Tuesday, January 5, 2010

January 5, 2010


Eihwaz

Eihwaz is the vowel sound of the long I like “bite”. It actually does not get used often in runic inscriptions, and is often considered one of the more magical runes.

Anglo-saxon rune poem (from ragweedforge.com)

The yew is a tree with rough bark,
hard and fast in the earth, supported by its roots,a guardian of flame and a joy upon an estate.

Eihwaz means yew, a type of evergreen and a genus of tree that can be found in most of the northern hemisphere. It’s latin genus name is Taxus, because most of the tree is highly poisonous. It is also a very useful tree, as indicated in the poem (it burns well, lives long, has food for animals to eat (most berries by birds who are not affected by the poison). If you look up pictures online, it’s branches appear very twisty and gnarled, growing at different angles and changing direction. Yew wood also makes good material for constructing bows (for shooting arrows) and so yew trees were also favored for that reason as well. In Europe, most yew trees are found in graveyards, and so the yew is often associated with the dead, and the lands of the dead and so, the underworld.
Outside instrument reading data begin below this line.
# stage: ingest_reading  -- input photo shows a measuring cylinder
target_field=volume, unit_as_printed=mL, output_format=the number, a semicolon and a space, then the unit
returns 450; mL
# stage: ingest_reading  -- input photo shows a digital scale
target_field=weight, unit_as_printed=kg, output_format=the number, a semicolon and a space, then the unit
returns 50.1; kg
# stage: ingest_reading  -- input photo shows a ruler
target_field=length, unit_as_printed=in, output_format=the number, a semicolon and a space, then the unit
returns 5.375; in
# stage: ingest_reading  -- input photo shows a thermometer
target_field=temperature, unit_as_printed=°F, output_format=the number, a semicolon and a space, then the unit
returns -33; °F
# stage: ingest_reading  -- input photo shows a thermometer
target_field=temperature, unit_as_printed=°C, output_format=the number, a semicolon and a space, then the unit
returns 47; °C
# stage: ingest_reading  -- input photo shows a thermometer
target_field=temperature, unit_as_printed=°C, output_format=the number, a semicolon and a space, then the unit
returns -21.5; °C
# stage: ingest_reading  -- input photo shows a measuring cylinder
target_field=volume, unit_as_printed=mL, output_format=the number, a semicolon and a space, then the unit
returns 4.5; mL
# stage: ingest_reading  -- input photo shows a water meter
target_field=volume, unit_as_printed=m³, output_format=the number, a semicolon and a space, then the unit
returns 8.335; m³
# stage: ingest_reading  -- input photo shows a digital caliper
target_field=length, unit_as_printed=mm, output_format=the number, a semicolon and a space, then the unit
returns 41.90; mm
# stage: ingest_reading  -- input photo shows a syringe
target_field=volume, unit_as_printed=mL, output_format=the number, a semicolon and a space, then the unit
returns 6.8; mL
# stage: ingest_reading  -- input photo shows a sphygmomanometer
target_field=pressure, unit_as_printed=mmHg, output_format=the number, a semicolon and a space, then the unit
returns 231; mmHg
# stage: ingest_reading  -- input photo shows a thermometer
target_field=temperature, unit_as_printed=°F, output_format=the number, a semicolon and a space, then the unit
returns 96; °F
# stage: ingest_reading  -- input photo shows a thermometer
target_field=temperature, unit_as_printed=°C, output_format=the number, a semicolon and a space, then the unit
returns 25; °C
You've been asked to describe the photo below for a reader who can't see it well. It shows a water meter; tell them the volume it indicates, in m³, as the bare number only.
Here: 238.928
In northern European lore about Yggdrasil, it is sometimes the Ash tree, sometimes a Yew tree. In my own personal work with it, Yggdrasil is both, and a few others. It is after all, the world tree. It can be many things. As yew tree, it is Yggdrasil as it connects to the underworld, but also Yggdrasil as the connector and ways between worlds. For that reason, it embodies the magical forces known as sympathy and contagion. Sympathy shows how plants, minerals, animal parts, symbols and other items share connections, and by working with one, you can influence the other. Contagion is the idea that things once in contact, maintain the link. It is, in a sense, the runic expression of that constant, and so it is a way to strengthen those bonds or weaken them.
It is in that same sense, a defense rune. In this case, it is the pushing apart of those connections, creating greater and greater distance. In a sense, creating that experience of being in the wrong place, a place that is incompatible with you, and ultimately a place that does not work well with who ever or whatever is being cast out from it.